At the heart of this consumerism is fossil based fuel – not just for travel but intrinsic to almost every manufactured product in existence. If every human on the planet consumed like the average UK citizen we would need FOUR worlds to provide for them.
Almost every scientist now agrees that climate change is both happening and accelerated by the actions of mankind. Global warming is causing extreme weather systems (we are witnessing the coldest spring for decades whilst in the southern hemisphere NZ and Australia suffered an unprecedented heatwave this year.)
The evidence is all around us that burning up fossil fuels is literally burning up our planet. The case for investing in renewable energy is overwhelming but Governments all over the world are so hooked on the fossil fuel drug that they will do ever more expensive and dangerous things to achieve it. We saw the dangers of deep-sea well drilling in the Gulf of Mexico and the latest fad is Fracking – blasting pressurised toxins into the earth is an accident waiting to happen both in terms of polluted water supplies and earthquakes.
We humans have been destroying our eco-system at a much more rapid rate than ever before. Literally thousands of species of flora and fauna are made extinct every year leading to a poorer mix which also means a less resilient earth as there is less diversity to deal with changes.

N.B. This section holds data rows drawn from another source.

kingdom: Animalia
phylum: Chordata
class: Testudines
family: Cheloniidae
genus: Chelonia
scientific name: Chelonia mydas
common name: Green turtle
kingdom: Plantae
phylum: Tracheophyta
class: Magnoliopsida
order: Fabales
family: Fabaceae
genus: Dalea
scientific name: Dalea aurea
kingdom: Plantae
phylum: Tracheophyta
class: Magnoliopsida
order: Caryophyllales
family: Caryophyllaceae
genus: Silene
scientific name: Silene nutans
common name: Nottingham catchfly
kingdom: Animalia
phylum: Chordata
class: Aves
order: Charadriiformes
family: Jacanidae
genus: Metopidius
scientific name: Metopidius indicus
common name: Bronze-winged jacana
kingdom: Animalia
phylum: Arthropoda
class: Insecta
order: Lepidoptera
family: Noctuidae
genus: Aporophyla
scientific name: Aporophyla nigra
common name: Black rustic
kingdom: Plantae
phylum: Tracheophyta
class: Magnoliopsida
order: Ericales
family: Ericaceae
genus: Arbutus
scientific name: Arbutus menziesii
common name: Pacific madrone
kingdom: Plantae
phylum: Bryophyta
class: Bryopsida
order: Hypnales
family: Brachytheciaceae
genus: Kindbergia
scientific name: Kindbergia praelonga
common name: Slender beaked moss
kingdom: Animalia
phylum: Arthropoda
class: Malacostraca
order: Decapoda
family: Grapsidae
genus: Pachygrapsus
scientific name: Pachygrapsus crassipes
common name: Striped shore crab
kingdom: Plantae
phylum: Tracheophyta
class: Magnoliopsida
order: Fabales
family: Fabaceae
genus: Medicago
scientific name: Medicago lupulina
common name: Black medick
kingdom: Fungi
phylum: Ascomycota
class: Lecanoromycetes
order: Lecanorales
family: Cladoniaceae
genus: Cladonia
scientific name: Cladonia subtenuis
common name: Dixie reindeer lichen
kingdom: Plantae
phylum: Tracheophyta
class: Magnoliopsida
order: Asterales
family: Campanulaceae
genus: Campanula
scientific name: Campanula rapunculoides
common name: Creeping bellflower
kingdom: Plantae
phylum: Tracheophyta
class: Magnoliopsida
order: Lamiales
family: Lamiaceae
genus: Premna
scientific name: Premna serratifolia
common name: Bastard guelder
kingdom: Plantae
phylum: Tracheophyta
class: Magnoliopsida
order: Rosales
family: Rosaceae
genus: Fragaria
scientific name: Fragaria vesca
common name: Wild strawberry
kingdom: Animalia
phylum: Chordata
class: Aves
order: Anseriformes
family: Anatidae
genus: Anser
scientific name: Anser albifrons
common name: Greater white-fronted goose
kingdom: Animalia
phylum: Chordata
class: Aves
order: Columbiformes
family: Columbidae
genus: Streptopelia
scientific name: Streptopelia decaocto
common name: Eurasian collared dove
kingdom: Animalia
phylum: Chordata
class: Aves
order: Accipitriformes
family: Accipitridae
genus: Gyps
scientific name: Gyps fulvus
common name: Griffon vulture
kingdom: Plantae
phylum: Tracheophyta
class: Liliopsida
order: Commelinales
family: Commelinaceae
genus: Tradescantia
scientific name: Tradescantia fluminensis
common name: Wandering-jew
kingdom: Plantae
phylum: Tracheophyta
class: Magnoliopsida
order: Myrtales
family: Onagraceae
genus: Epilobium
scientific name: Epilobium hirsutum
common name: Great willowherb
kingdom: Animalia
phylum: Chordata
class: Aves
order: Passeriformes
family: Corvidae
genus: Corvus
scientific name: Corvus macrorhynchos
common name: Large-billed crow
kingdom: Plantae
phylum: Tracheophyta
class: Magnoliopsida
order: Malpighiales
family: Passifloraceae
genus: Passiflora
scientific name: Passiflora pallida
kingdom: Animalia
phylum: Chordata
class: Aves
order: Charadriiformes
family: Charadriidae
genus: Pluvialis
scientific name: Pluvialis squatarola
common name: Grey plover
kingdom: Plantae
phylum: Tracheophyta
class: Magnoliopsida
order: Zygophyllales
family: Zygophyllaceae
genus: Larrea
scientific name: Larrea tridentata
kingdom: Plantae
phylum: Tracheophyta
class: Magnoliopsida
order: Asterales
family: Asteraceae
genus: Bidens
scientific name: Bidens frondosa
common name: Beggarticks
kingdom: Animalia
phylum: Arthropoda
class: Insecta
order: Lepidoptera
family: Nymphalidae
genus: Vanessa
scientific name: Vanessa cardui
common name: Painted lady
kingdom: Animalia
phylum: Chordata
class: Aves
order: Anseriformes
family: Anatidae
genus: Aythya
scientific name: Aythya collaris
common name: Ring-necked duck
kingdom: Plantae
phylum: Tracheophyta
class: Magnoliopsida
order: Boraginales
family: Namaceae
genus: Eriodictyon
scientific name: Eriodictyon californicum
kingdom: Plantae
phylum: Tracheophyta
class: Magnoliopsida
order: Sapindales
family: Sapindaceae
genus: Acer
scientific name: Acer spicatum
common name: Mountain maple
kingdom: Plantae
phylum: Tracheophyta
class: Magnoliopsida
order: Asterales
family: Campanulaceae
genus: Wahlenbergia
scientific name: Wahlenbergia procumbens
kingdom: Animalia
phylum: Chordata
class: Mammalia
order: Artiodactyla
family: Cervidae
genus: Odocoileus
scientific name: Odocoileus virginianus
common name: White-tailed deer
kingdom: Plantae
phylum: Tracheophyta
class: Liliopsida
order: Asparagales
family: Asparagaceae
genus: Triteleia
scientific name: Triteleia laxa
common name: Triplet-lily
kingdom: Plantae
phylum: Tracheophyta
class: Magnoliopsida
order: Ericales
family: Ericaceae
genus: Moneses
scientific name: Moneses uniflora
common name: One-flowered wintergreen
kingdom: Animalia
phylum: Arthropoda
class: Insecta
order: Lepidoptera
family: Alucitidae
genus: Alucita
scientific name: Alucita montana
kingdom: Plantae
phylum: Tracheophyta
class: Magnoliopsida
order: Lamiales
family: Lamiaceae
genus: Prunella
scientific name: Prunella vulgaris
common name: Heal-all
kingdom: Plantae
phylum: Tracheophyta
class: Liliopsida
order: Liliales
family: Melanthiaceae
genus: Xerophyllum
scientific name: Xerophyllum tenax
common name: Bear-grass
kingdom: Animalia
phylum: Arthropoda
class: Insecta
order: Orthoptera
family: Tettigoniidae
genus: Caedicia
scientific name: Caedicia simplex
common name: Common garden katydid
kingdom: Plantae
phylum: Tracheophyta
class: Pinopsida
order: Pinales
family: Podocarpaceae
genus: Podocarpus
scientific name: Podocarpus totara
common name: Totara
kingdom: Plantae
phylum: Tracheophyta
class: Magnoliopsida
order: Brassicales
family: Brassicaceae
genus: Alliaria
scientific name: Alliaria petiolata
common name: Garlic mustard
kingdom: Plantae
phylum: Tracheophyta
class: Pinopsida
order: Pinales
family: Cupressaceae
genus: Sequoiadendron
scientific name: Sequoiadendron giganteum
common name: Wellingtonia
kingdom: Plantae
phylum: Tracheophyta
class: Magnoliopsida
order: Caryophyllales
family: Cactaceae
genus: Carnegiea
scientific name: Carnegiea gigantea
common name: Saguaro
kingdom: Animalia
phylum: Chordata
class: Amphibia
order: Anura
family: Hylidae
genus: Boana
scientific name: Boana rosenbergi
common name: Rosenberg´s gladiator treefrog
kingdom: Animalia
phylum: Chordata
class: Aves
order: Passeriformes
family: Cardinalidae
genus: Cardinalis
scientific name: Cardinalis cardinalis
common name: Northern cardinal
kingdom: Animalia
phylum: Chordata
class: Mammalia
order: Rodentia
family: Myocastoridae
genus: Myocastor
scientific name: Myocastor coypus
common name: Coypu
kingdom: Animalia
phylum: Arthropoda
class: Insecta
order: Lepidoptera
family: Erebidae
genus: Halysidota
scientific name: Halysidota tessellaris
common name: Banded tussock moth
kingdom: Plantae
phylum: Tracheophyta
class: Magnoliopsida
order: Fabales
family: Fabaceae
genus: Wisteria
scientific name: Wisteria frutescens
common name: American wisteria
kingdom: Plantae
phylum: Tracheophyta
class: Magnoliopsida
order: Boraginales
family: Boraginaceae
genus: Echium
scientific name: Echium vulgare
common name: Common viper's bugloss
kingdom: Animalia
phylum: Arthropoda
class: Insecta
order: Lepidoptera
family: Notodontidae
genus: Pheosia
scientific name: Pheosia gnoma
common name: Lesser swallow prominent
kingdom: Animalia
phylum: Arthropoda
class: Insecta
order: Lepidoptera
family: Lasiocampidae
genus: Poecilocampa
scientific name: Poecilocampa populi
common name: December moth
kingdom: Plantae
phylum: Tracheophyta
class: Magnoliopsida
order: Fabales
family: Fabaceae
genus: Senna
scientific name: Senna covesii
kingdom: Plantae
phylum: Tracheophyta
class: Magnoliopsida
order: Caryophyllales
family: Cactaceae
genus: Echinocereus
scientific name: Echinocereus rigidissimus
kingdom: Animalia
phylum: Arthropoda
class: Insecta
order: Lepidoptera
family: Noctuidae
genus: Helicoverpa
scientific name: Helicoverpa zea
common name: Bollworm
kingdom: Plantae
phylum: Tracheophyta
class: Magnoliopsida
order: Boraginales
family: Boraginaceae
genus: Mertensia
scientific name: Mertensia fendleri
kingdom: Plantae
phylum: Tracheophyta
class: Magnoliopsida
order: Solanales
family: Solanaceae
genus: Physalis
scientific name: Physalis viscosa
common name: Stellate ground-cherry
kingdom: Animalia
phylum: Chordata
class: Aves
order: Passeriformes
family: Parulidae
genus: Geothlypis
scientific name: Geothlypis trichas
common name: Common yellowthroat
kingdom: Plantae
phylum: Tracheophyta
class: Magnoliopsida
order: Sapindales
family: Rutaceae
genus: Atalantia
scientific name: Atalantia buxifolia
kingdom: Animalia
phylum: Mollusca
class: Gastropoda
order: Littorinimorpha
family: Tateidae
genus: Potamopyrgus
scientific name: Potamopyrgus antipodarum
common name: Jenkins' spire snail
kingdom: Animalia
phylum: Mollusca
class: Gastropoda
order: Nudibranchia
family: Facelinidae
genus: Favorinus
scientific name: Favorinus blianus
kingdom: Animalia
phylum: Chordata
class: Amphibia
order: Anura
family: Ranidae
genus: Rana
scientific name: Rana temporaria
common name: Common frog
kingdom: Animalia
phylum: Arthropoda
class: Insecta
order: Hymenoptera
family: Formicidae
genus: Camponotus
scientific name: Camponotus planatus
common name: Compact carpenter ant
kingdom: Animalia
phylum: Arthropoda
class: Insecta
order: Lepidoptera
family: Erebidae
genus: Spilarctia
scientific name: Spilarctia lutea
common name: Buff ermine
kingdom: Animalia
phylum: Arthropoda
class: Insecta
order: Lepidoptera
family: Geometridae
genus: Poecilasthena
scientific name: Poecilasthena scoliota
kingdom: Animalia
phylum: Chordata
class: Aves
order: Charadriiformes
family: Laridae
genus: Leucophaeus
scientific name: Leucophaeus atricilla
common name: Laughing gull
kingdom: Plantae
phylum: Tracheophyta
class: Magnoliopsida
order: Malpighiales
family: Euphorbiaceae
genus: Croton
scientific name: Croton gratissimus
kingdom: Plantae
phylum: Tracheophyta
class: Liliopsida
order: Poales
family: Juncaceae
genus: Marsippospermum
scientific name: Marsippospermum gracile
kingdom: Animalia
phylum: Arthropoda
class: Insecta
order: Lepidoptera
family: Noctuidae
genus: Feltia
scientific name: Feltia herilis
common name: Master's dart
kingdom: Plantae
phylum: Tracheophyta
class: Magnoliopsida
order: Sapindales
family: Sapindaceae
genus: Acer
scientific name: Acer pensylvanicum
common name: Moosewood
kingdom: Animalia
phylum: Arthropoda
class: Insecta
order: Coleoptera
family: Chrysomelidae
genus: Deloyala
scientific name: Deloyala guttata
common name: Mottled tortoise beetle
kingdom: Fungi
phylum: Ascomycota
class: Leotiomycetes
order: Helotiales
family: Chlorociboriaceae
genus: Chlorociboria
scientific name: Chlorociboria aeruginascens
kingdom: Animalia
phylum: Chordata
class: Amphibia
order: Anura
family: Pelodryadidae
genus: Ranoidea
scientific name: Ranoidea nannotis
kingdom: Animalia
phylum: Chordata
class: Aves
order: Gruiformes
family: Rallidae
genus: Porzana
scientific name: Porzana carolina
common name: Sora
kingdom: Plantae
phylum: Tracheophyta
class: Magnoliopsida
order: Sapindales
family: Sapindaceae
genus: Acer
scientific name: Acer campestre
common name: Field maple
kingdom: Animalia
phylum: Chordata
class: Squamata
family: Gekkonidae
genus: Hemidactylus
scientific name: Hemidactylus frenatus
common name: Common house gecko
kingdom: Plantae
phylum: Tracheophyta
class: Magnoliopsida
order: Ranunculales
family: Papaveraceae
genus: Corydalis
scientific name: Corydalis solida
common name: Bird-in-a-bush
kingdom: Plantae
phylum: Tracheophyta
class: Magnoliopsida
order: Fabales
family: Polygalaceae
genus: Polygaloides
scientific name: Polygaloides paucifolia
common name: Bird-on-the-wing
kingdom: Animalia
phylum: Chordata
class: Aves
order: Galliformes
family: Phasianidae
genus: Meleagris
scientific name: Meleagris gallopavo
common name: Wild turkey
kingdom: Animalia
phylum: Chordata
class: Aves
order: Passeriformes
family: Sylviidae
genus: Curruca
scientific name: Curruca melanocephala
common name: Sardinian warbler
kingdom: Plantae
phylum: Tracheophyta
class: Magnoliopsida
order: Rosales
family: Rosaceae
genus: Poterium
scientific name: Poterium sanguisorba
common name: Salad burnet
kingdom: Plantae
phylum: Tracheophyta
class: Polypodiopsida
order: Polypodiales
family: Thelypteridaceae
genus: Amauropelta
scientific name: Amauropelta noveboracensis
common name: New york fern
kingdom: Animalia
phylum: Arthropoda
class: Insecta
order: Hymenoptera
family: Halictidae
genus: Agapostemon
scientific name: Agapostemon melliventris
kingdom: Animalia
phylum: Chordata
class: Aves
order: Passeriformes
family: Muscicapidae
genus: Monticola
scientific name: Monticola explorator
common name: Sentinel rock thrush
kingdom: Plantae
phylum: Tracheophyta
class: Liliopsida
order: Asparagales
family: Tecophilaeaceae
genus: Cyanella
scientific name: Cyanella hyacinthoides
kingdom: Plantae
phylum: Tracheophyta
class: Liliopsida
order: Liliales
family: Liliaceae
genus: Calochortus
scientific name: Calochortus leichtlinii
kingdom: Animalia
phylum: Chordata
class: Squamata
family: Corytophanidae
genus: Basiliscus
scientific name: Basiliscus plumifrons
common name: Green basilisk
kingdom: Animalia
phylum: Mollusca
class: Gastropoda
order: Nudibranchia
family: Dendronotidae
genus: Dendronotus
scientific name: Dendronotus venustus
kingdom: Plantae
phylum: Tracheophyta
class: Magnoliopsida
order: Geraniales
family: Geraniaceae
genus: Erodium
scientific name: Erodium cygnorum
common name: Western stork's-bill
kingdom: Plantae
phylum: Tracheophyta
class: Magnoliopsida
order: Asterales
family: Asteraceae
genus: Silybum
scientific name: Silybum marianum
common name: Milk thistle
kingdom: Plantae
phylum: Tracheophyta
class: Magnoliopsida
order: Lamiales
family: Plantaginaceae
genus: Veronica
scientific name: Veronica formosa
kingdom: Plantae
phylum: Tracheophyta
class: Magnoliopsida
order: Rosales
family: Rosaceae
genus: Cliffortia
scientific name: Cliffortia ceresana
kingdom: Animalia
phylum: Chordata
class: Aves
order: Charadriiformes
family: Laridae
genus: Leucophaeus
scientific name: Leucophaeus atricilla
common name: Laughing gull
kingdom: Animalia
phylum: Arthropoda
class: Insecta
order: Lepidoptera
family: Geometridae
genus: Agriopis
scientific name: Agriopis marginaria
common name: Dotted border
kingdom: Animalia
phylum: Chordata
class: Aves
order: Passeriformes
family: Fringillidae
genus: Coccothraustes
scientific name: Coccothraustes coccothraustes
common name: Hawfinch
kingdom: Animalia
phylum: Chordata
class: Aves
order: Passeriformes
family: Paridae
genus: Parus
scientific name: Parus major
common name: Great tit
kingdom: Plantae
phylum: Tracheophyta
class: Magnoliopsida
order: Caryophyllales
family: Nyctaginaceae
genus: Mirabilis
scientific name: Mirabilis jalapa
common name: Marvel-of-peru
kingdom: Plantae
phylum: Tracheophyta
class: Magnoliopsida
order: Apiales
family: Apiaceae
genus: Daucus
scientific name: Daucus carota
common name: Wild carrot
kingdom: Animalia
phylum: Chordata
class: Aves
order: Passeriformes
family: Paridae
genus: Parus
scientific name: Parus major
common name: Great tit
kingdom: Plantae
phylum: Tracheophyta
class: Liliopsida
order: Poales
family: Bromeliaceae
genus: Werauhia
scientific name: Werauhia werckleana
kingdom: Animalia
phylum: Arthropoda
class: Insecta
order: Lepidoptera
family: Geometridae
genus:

Our skewed value system led to grotesque distortions in our financial system as bankers sought short term profits rather than long term service relationships. Obscene and conspicuous rewards drove dysfunctional behaviours so that bankers effectively gambled with your money – and in many cases lost! The taxpayers shall be picking up this tab for years to come. This behaviour is not confined to banking – we see greed and selfishness in the utility industries as well – as utility bosses salaries and bonuses have skyrocketed whilst the pricing for customers has been made as complex and bewildering as possible. http://www.standard.co.uk/news/uk/millions-in-fuel-poverty-as-energy-bosses-pocket-164m-payout-8551461.html
The Green Party runs on a different set of values to the mainstream. We believe that there is a more caring way to manage our affairs. A way that harmonises technological advances and human well being with the needs of our natural environment. A truly sustainable society is one that provides sufficient incentives to do well whilst providing a sense of fairness. A sustainable society is at peace with itself without excessive ill health and stress where people care for and support each other in their own communities. A sustainable society can meet its food and other resource needs without depleting all the earth’s natural resources so that the world that a generation bequeaths is better than the one that it inherited.